TASK DESCRIPTION: What is wanted is an exact copy of all the entries.

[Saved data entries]
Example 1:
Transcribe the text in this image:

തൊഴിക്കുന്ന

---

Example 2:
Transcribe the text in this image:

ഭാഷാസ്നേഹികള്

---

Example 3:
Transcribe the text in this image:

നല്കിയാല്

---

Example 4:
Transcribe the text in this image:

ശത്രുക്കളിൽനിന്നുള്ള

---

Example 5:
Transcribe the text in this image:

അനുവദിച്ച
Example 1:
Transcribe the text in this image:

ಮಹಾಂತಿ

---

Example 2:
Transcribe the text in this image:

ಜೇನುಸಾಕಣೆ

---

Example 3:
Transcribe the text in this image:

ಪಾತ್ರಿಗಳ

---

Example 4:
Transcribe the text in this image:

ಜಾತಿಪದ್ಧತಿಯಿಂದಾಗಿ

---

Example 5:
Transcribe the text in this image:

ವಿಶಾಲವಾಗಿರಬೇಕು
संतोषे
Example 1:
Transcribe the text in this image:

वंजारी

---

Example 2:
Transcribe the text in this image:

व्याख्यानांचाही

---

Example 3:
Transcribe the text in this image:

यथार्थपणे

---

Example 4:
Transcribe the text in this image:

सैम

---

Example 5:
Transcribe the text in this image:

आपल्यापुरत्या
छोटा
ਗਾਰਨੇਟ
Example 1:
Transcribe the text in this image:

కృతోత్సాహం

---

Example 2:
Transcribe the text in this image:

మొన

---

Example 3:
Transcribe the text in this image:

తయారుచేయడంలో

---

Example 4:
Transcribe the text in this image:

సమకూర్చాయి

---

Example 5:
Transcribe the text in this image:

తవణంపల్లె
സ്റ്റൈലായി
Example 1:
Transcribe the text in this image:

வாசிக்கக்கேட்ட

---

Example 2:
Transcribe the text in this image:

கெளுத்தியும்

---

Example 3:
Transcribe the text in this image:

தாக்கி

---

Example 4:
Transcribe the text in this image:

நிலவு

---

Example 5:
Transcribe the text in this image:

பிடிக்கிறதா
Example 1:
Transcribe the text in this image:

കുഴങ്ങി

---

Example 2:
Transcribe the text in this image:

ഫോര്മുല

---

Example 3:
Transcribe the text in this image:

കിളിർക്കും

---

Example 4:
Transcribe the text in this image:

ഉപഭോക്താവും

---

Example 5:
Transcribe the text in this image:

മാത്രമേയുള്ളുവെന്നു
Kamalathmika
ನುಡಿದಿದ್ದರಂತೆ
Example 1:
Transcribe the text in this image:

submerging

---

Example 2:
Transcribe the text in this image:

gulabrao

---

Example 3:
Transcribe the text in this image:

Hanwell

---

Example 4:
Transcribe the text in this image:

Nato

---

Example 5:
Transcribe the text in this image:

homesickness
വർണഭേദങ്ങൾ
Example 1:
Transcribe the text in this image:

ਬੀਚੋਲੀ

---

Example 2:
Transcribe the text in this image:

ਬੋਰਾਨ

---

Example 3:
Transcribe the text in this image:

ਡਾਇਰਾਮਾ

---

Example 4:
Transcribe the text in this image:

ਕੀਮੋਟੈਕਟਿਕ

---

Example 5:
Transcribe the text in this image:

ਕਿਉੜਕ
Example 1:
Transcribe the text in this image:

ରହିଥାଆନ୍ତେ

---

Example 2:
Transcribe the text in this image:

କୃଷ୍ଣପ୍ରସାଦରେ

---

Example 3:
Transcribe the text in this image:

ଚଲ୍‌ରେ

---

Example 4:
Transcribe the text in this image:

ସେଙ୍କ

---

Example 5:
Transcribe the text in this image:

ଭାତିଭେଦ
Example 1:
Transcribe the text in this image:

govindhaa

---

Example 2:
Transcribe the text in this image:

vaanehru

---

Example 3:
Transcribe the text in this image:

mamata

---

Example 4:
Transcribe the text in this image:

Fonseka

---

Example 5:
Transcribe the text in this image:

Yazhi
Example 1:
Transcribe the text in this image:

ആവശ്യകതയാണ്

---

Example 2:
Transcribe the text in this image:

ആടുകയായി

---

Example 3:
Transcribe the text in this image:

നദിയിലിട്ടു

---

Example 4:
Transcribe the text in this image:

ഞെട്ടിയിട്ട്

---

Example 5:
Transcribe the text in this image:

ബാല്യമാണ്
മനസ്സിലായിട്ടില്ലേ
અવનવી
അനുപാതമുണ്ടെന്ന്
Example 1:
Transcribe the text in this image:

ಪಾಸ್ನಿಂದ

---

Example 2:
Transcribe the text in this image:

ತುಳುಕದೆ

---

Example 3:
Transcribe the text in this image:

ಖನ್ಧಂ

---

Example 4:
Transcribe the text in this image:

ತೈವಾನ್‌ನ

SOLUTION TO THIS EXERCISE:
Example 1:
Transcribe the text in this image:

തൊഴിക്കുന്ന

---

Example 2:
Transcribe the text in this image:

ഭാഷാസ്നേഹികള്

---

Example 3:
Transcribe the text in this image:

നല്കിയാല്

---

Example 4:
Transcribe the text in this image:

ശത്രുക്കളിൽനിന്നുള്ള

---

Example 5:
Transcribe the text in this image:

അനുവദിച്ച
Example 1:
Transcribe the text in this image:

ಮಹಾಂತಿ

---

Example 2:
Transcribe the text in this image:

ಜೇನುಸಾಕಣೆ

---

Example 3:
Transcribe the text in this image:

ಪಾತ್ರಿಗಳ

---

Example 4:
Transcribe the text in this image:

ಜಾತಿಪದ್ಧತಿಯಿಂದಾಗಿ

---

Example 5:
Transcribe the text in this image:

ವಿಶಾಲವಾಗಿರಬೇಕು
संतोषे
Example 1:
Transcribe the text in this image:

वंजारी

---

Example 2:
Transcribe the text in this image:

व्याख्यानांचाही

---

Example 3:
Transcribe the text in this image:

यथार्थपणे

---

Example 4:
Transcribe the text in this image:

सैम

---

Example 5:
Transcribe the text in this image:

आपल्यापुरत्या
छोटा
ਗਾਰਨੇਟ
Example 1:
Transcribe the text in this image:

కృతోత్సాహం

---

Example 2:
Transcribe the text in this image:

మొన

---

Example 3:
Transcribe the text in this image:

తయారుచేయడంలో

---

Example 4:
Transcribe the text in this image:

సమకూర్చాయి

---

Example 5:
Transcribe the text in this image:

తవణంపల్లె
സ്റ്റൈലായി
Example 1:
Transcribe the text in this image:

வாசிக்கக்கேட்ட

---

Example 2:
Transcribe the text in this image:

கெளுத்தியும்

---

Example 3:
Transcribe the text in this image:

தாக்கி

---

Example 4:
Transcribe the text in this image:

நிலவு

---

Example 5:
Transcribe the text in this image:

பிடிக்கிறதா
Example 1:
Transcribe the text in this image:

കുഴങ്ങി

---

Example 2:
Transcribe the text in this image:

ഫോര്മുല

---

Example 3:
Transcribe the text in this image:

കിളിർക്കും

---

Example 4:
Transcribe the text in this image:

ഉപഭോക്താവും

---

Example 5:
Transcribe the text in this image:

മാത്രമേയുള്ളുവെന്നു
Kamalathmika
ನುಡಿದಿದ್ದರಂತೆ
Example 1:
Transcribe the text in this image:

submerging

---

Example 2:
Transcribe the text in this image:

gulabrao

---

Example 3:
Transcribe the text in this image:

Hanwell

---

Example 4:
Transcribe the text in this image:

Nato

---

Example 5:
Transcribe the text in this image:

homesickness
വർണഭേദങ്ങൾ
Example 1:
Transcribe the text in this image:

ਬੀਚੋਲੀ

---

Example 2:
Transcribe the text in this image:

ਬੋਰਾਨ

---

Example 3:
Transcribe the text in this image:

ਡਾਇਰਾਮਾ

---

Example 4:
Transcribe the text in this image:

ਕੀਮੋਟੈਕਟਿਕ

---

Example 5:
Transcribe the text in this image:

ਕਿਉੜਕ
Example 1:
Transcribe the text in this image:

ରହିଥାଆନ୍ତେ

---

Example 2:
Transcribe the text in this image:

କୃଷ୍ଣପ୍ରସାଦରେ

---

Example 3:
Transcribe the text in this image:

ଚଲ୍‌ରେ

---

Example 4:
Transcribe the text in this image:

ସେଙ୍କ

---

Example 5:
Transcribe the text in this image:

ଭାତିଭେଦ
Example 1:
Transcribe the text in this image:

govindhaa

---

Example 2:
Transcribe the text in this image:

vaanehru

---

Example 3:
Transcribe the text in this image:

mamata

---

Example 4:
Transcribe the text in this image:

Fonseka

---

Example 5:
Transcribe the text in this image:

Yazhi
Example 1:
Transcribe the text in this image:

ആവശ്യകതയാണ്

---

Example 2:
Transcribe the text in this image:

ആടുകയായി

---

Example 3:
Transcribe the text in this image:

നദിയിലിട്ടു

---

Example 4:
Transcribe the text in this image:

ഞെട്ടിയിട്ട്

---

Example 5:
Transcribe the text in this image:

ബാല്യമാണ്
മനസ്സിലായിട്ടില്ലേ
અવનવી
അനുപാതമുണ്ടെന്ന്
Example 1:
Transcribe the text in this image:

ಪಾಸ್ನಿಂದ

---

Example 2:
Transcribe the text in this image:

ತುಳುಕದೆ

---

Example 3:
Transcribe the text in this image:

ಖನ್ಧಂ

---

Example 4:
Transcribe the text in this image:

ತೈವಾನ್‌ನ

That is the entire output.